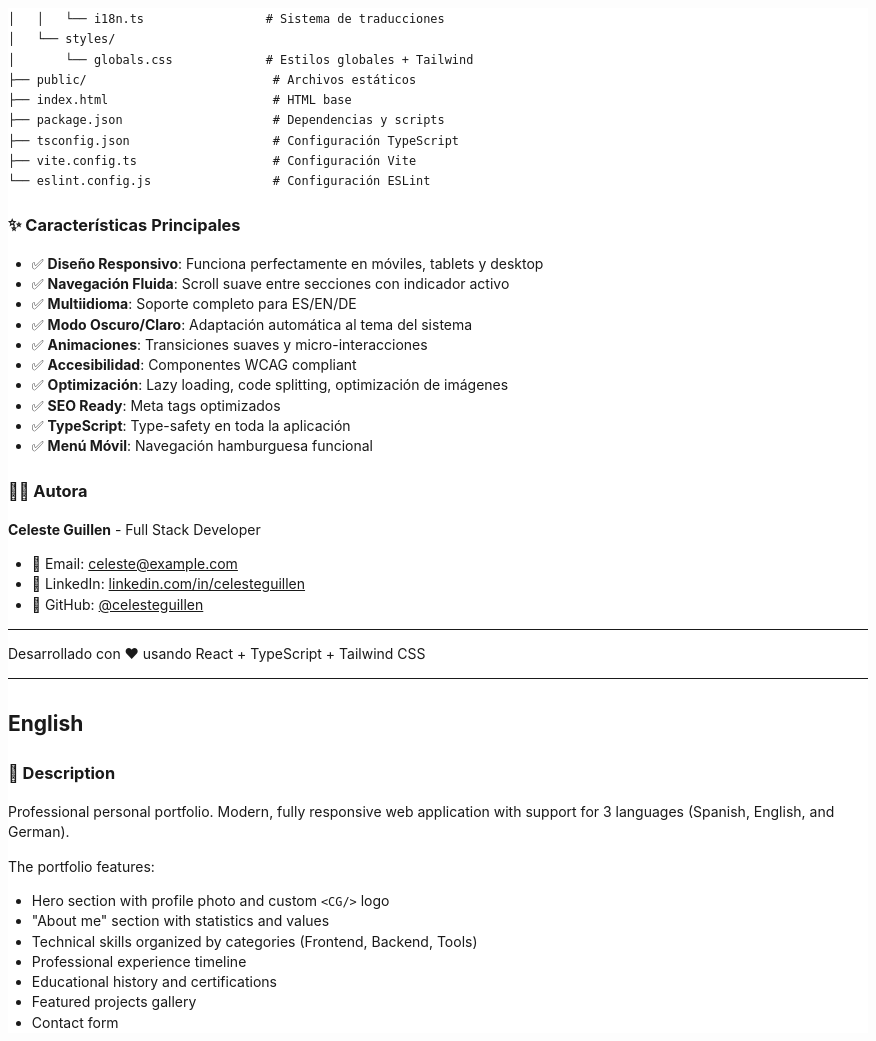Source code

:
 ```
│   │   └── i18n.ts                 # Sistema de traducciones
│   └── styles/
│       └── globals.css             # Estilos globales + Tailwind
├── public/                          # Archivos estáticos
├── index.html                       # HTML base
├── package.json                     # Dependencias y scripts
├── tsconfig.json                    # Configuración TypeScript
├── vite.config.ts                   # Configuración Vite
└── eslint.config.js                 # Configuración ESLint
```

### ✨ Características Principales

- ✅ **Diseño Responsivo**: Funciona perfectamente en móviles, tablets y desktop
- ✅ **Navegación Fluida**: Scroll suave entre secciones con indicador activo
- ✅ **Multiidioma**: Soporte completo para ES/EN/DE
- ✅ **Modo Oscuro/Claro**: Adaptación automática al tema del sistema
- ✅ **Animaciones**: Transiciones suaves y micro-interacciones
- ✅ **Accesibilidad**: Componentes WCAG compliant
- ✅ **Optimización**: Lazy loading, code splitting, optimización de imágenes
- ✅ **SEO Ready**: Meta tags optimizados
- ✅ **TypeScript**: Type-safety en toda la aplicación
- ✅ **Menú Móvil**: Navegación hamburguesa funcional

### 👩‍💻 Autora

**Celeste Guillen** - Full Stack Developer

- 📧 Email: celeste@example.com
- 💼 LinkedIn: [linkedin.com/in/celesteguillen](https://linkedin.com/in/celesteguillen)
- 🐙 GitHub: [@celesteguillen](https://github.com/celesteguillen)

---

Desarrollado con ❤️ usando React + TypeScript + Tailwind CSS

---

## English

### 📖 Description

Professional personal portfolio. Modern, fully responsive web application with support for 3 languages (Spanish, English, and German).

The portfolio features:
- Hero section with profile photo and custom `<CG/>` logo
- "About me" section with statistics and values
- Technical skills organized by categories (Frontend, Backend, Tools)
- Professional experience timeline
- Educational history and certifications
- Featured projects gallery
- Contact form
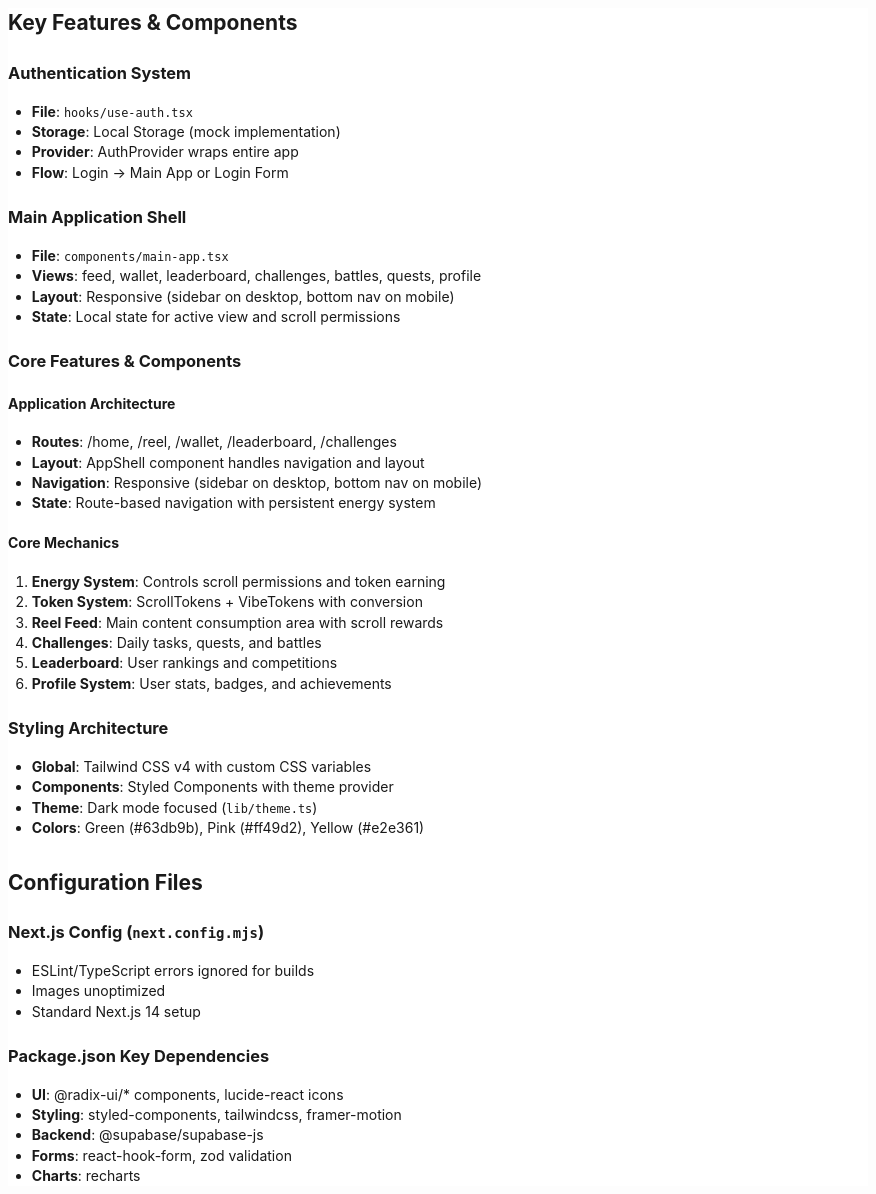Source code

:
 ```
```

## Key Features & Components

### Authentication System
- **File**: `hooks/use-auth.tsx`
- **Storage**: Local Storage (mock implementation)
- **Provider**: AuthProvider wraps entire app
- **Flow**: Login → Main App or Login Form

### Main Application Shell
- **File**: `components/main-app.tsx`
- **Views**: feed, wallet, leaderboard, challenges, battles, quests, profile
- **Layout**: Responsive (sidebar on desktop, bottom nav on mobile)
- **State**: Local state for active view and scroll permissions

### Core Features & Components

#### Application Architecture
- **Routes**: /home, /reel, /wallet, /leaderboard, /challenges
- **Layout**: AppShell component handles navigation and layout
- **Navigation**: Responsive (sidebar on desktop, bottom nav on mobile)
- **State**: Route-based navigation with persistent energy system

#### Core Mechanics
1. **Energy System**: Controls scroll permissions and token earning
2. **Token System**: ScrollTokens + VibeTokens with conversion
3. **Reel Feed**: Main content consumption area with scroll rewards
4. **Challenges**: Daily tasks, quests, and battles
5. **Leaderboard**: User rankings and competitions
6. **Profile System**: User stats, badges, and achievements

### Styling Architecture
- **Global**: Tailwind CSS v4 with custom CSS variables
- **Components**: Styled Components with theme provider
- **Theme**: Dark mode focused (`lib/theme.ts`)
- **Colors**: Green (#63db9b), Pink (#ff49d2), Yellow (#e2e361)

## Configuration Files

### Next.js Config (`next.config.mjs`)
- ESLint/TypeScript errors ignored for builds
- Images unoptimized
- Standard Next.js 14 setup

### Package.json Key Dependencies
- **UI**: @radix-ui/* components, lucide-react icons
- **Styling**: styled-components, tailwindcss, framer-motion
- **Backend**: @supabase/supabase-js
- **Forms**: react-hook-form, zod validation
- **Charts**: recharts
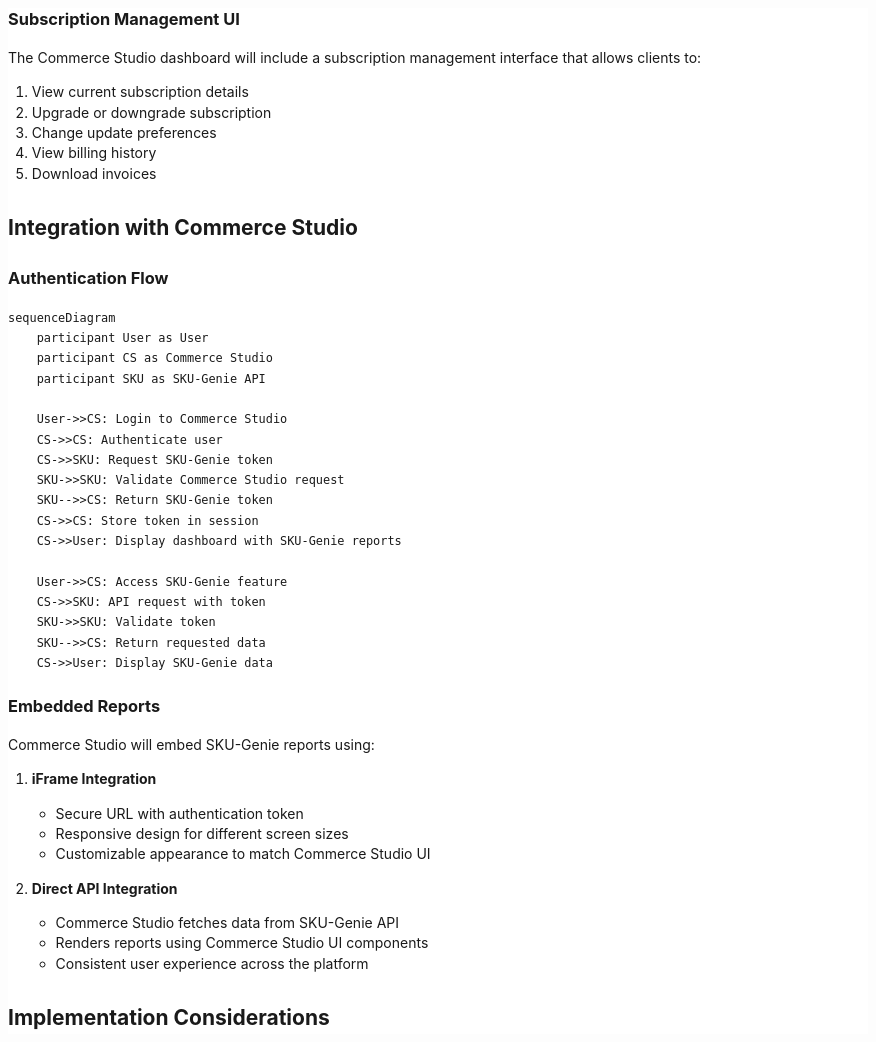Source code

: ### Subscription Management UI

The Commerce Studio dashboard will include a subscription management interface that allows clients to:

1. View current subscription details
2. Upgrade or downgrade subscription
3. Change update preferences
4. View billing history
5. Download invoices

## Integration with Commerce Studio

### Authentication Flow

```mermaid
sequenceDiagram
    participant User as User
    participant CS as Commerce Studio
    participant SKU as SKU-Genie API
    
    User->>CS: Login to Commerce Studio
    CS->>CS: Authenticate user
    CS->>SKU: Request SKU-Genie token
    SKU->>SKU: Validate Commerce Studio request
    SKU-->>CS: Return SKU-Genie token
    CS->>CS: Store token in session
    CS->>User: Display dashboard with SKU-Genie reports
    
    User->>CS: Access SKU-Genie feature
    CS->>SKU: API request with token
    SKU->>SKU: Validate token
    SKU-->>CS: Return requested data
    CS->>User: Display SKU-Genie data
```

### Embedded Reports

Commerce Studio will embed SKU-Genie reports using:

1. **iFrame Integration**
   - Secure URL with authentication token
   - Responsive design for different screen sizes
   - Customizable appearance to match Commerce Studio UI

2. **Direct API Integration**
   - Commerce Studio fetches data from SKU-Genie API
   - Renders reports using Commerce Studio UI components
   - Consistent user experience across the platform

## Implementation Considerations
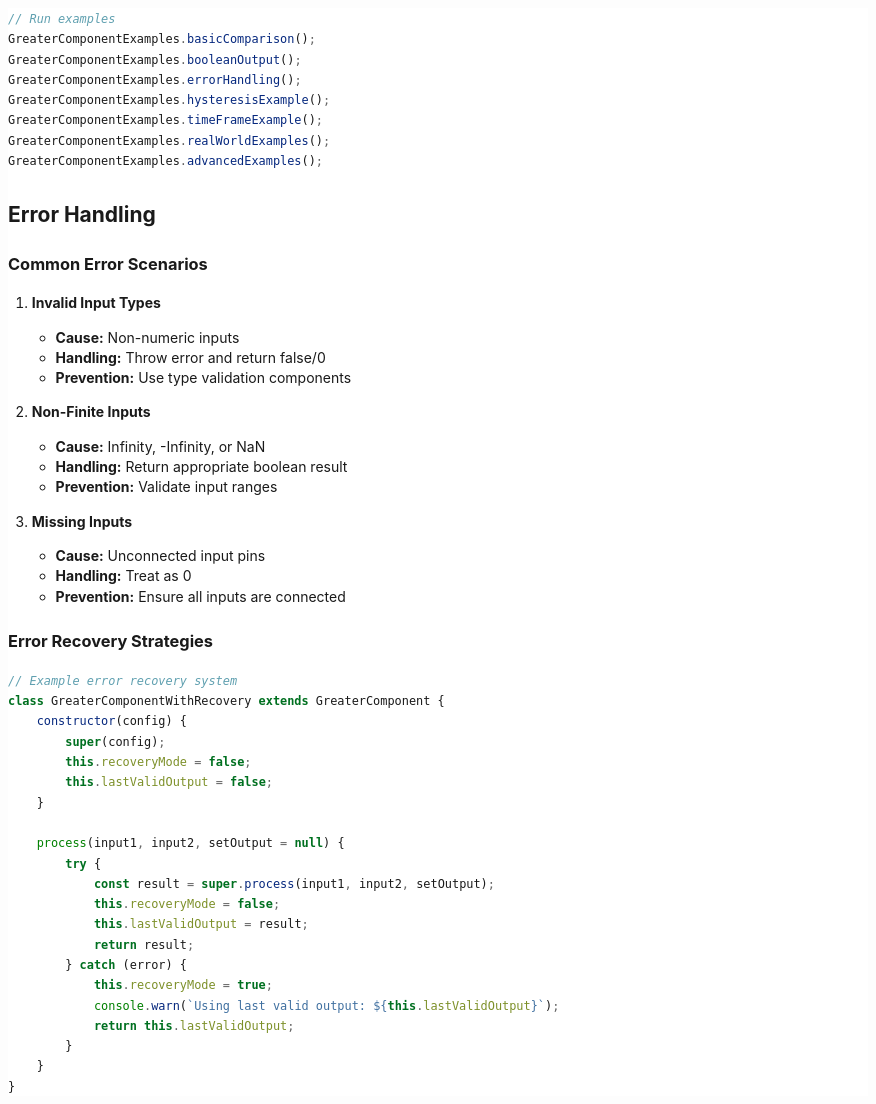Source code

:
 ```javascript
// Run examples
GreaterComponentExamples.basicComparison();
GreaterComponentExamples.booleanOutput();
GreaterComponentExamples.errorHandling();
GreaterComponentExamples.hysteresisExample();
GreaterComponentExamples.timeFrameExample();
GreaterComponentExamples.realWorldExamples();
GreaterComponentExamples.advancedExamples();
```

## Error Handling

### Common Error Scenarios

1. **Invalid Input Types**
   - **Cause:** Non-numeric inputs
   - **Handling:** Throw error and return false/0
   - **Prevention:** Use type validation components

2. **Non-Finite Inputs**
   - **Cause:** Infinity, -Infinity, or NaN
   - **Handling:** Return appropriate boolean result
   - **Prevention:** Validate input ranges

3. **Missing Inputs**
   - **Cause:** Unconnected input pins
   - **Handling:** Treat as 0
   - **Prevention:** Ensure all inputs are connected

### Error Recovery Strategies

```javascript
// Example error recovery system
class GreaterComponentWithRecovery extends GreaterComponent {
    constructor(config) {
        super(config);
        this.recoveryMode = false;
        this.lastValidOutput = false;
    }
    
    process(input1, input2, setOutput = null) {
        try {
            const result = super.process(input1, input2, setOutput);
            this.recoveryMode = false;
            this.lastValidOutput = result;
            return result;
        } catch (error) {
            this.recoveryMode = true;
            console.warn(`Using last valid output: ${this.lastValidOutput}`);
            return this.lastValidOutput;
        }
    }
}
```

= What the task asks =
Set down every line above exactly, pictures excluded.

= Output =
Source code

:
 ```
│   │   └── i18n.ts                 # Sistema de traducciones
│   └── styles/
│       └── globals.css             # Estilos globales + Tailwind
├── public/                          # Archivos estáticos
├── index.html                       # HTML base
├── package.json                     # Dependencias y scripts
├── tsconfig.json                    # Configuración TypeScript
├── vite.config.ts                   # Configuración Vite
└── eslint.config.js                 # Configuración ESLint
```

### ✨ Características Principales

- ✅ **Diseño Responsivo**: Funciona perfectamente en móviles, tablets y desktop
- ✅ **Navegación Fluida**: Scroll suave entre secciones con indicador activo
- ✅ **Multiidioma**: Soporte completo para ES/EN/DE
- ✅ **Modo Oscuro/Claro**: Adaptación automática al tema del sistema
- ✅ **Animaciones**: Transiciones suaves y micro-interacciones
- ✅ **Accesibilidad**: Componentes WCAG compliant
- ✅ **Optimización**: Lazy loading, code splitting, optimización de imágenes
- ✅ **SEO Ready**: Meta tags optimizados
- ✅ **TypeScript**: Type-safety en toda la aplicación
- ✅ **Menú Móvil**: Navegación hamburguesa funcional

### 👩‍💻 Autora

**Celeste Guillen** - Full Stack Developer

- 📧 Email: celeste@example.com
- 💼 LinkedIn: [linkedin.com/in/celesteguillen](https://linkedin.com/in/celesteguillen)
- 🐙 GitHub: [@celesteguillen](https://github.com/celesteguillen)

---

Desarrollado con ❤️ usando React + TypeScript + Tailwind CSS

---

## English

### 📖 Description

Professional personal portfolio. Modern, fully responsive web application with support for 3 languages (Spanish, English, and German).

The portfolio features:
- Hero section with profile photo and custom `<CG/>` logo
- "About me" section with statistics and values
- Technical skills organized by categories (Frontend, Backend, Tools)
- Professional experience timeline
- Educational history and certifications
- Featured projects gallery
- Contact form
Source code

:
 ```
```

## Key Features & Components

### Authentication System
- **File**: `hooks/use-auth.tsx`
- **Storage**: Local Storage (mock implementation)
- **Provider**: AuthProvider wraps entire app
- **Flow**: Login → Main App or Login Form

### Main Application Shell
- **File**: `components/main-app.tsx`
- **Views**: feed, wallet, leaderboard, challenges, battles, quests, profile
- **Layout**: Responsive (sidebar on desktop, bottom nav on mobile)
- **State**: Local state for active view and scroll permissions

### Core Features & Components

#### Application Architecture
- **Routes**: /home, /reel, /wallet, /leaderboard, /challenges
- **Layout**: AppShell component handles navigation and layout
- **Navigation**: Responsive (sidebar on desktop, bottom nav on mobile)
- **State**: Route-based navigation with persistent energy system

#### Core Mechanics
1. **Energy System**: Controls scroll permissions and token earning
2. **Token System**: ScrollTokens + VibeTokens with conversion
3. **Reel Feed**: Main content consumption area with scroll rewards
4. **Challenges**: Daily tasks, quests, and battles
5. **Leaderboard**: User rankings and competitions
6. **Profile System**: User stats, badges, and achievements

### Styling Architecture
- **Global**: Tailwind CSS v4 with custom CSS variables
- **Components**: Styled Components with theme provider
- **Theme**: Dark mode focused (`lib/theme.ts`)
- **Colors**: Green (#63db9b), Pink (#ff49d2), Yellow (#e2e361)

## Configuration Files

### Next.js Config (`next.config.mjs`)
- ESLint/TypeScript errors ignored for builds
- Images unoptimized
- Standard Next.js 14 setup

### Package.json Key Dependencies
- **UI**: @radix-ui/* components, lucide-react icons
- **Styling**: styled-components, tailwindcss, framer-motion
- **Backend**: @supabase/supabase-js
- **Forms**: react-hook-form, zod validation
- **Charts**: recharts
Source code

: ### Subscription Management UI

The Commerce Studio dashboard will include a subscription management interface that allows clients to:

1. View current subscription details
2. Upgrade or downgrade subscription
3. Change update preferences
4. View billing history
5. Download invoices

## Integration with Commerce Studio

### Authentication Flow

```mermaid
sequenceDiagram
    participant User as User
    participant CS as Commerce Studio
    participant SKU as SKU-Genie API
    
    User->>CS: Login to Commerce Studio
    CS->>CS: Authenticate user
    CS->>SKU: Request SKU-Genie token
    SKU->>SKU: Validate Commerce Studio request
    SKU-->>CS: Return SKU-Genie token
    CS->>CS: Store token in session
    CS->>User: Display dashboard with SKU-Genie reports
    
    User->>CS: Access SKU-Genie feature
    CS->>SKU: API request with token
    SKU->>SKU: Validate token
    SKU-->>CS: Return requested data
    CS->>User: Display SKU-Genie data
```

### Embedded Reports

Commerce Studio will embed SKU-Genie reports using:

1. **iFrame Integration**
   - Secure URL with authentication token
   - Responsive design for different screen sizes
   - Customizable appearance to match Commerce Studio UI

2. **Direct API Integration**
   - Commerce Studio fetches data from SKU-Genie API
   - Renders reports using Commerce Studio UI components
   - Consistent user experience across the platform

## Implementation Considerations
Source code

:
 ```javascript
// Run examples
GreaterComponentExamples.basicComparison();
GreaterComponentExamples.booleanOutput();
GreaterComponentExamples.errorHandling();
GreaterComponentExamples.hysteresisExample();
GreaterComponentExamples.timeFrameExample();
GreaterComponentExamples.realWorldExamples();
GreaterComponentExamples.advancedExamples();
```

## Error Handling

### Common Error Scenarios

1. **Invalid Input Types**
   - **Cause:** Non-numeric inputs
   - **Handling:** Throw error and return false/0
   - **Prevention:** Use type validation components

2. **Non-Finite Inputs**
   - **Cause:** Infinity, -Infinity, or NaN
   - **Handling:** Return appropriate boolean result
   - **Prevention:** Validate input ranges

3. **Missing Inputs**
   - **Cause:** Unconnected input pins
   - **Handling:** Treat as 0
   - **Prevention:** Ensure all inputs are connected

### Error Recovery Strategies

```javascript
// Example error recovery system
class GreaterComponentWithRecovery extends GreaterComponent {
    constructor(config) {
        super(config);
        this.recoveryMode = false;
        this.lastValidOutput = false;
    }
    
    process(input1, input2, setOutput = null) {
        try {
            const result = super.process(input1, input2, setOutput);
            this.recoveryMode = false;
            this.lastValidOutput = result;
            return result;
        } catch (error) {
            this.recoveryMode = true;
            console.warn(`Using last valid output: ${this.lastValidOutput}`);
            return this.lastValidOutput;
        }
    }
}
```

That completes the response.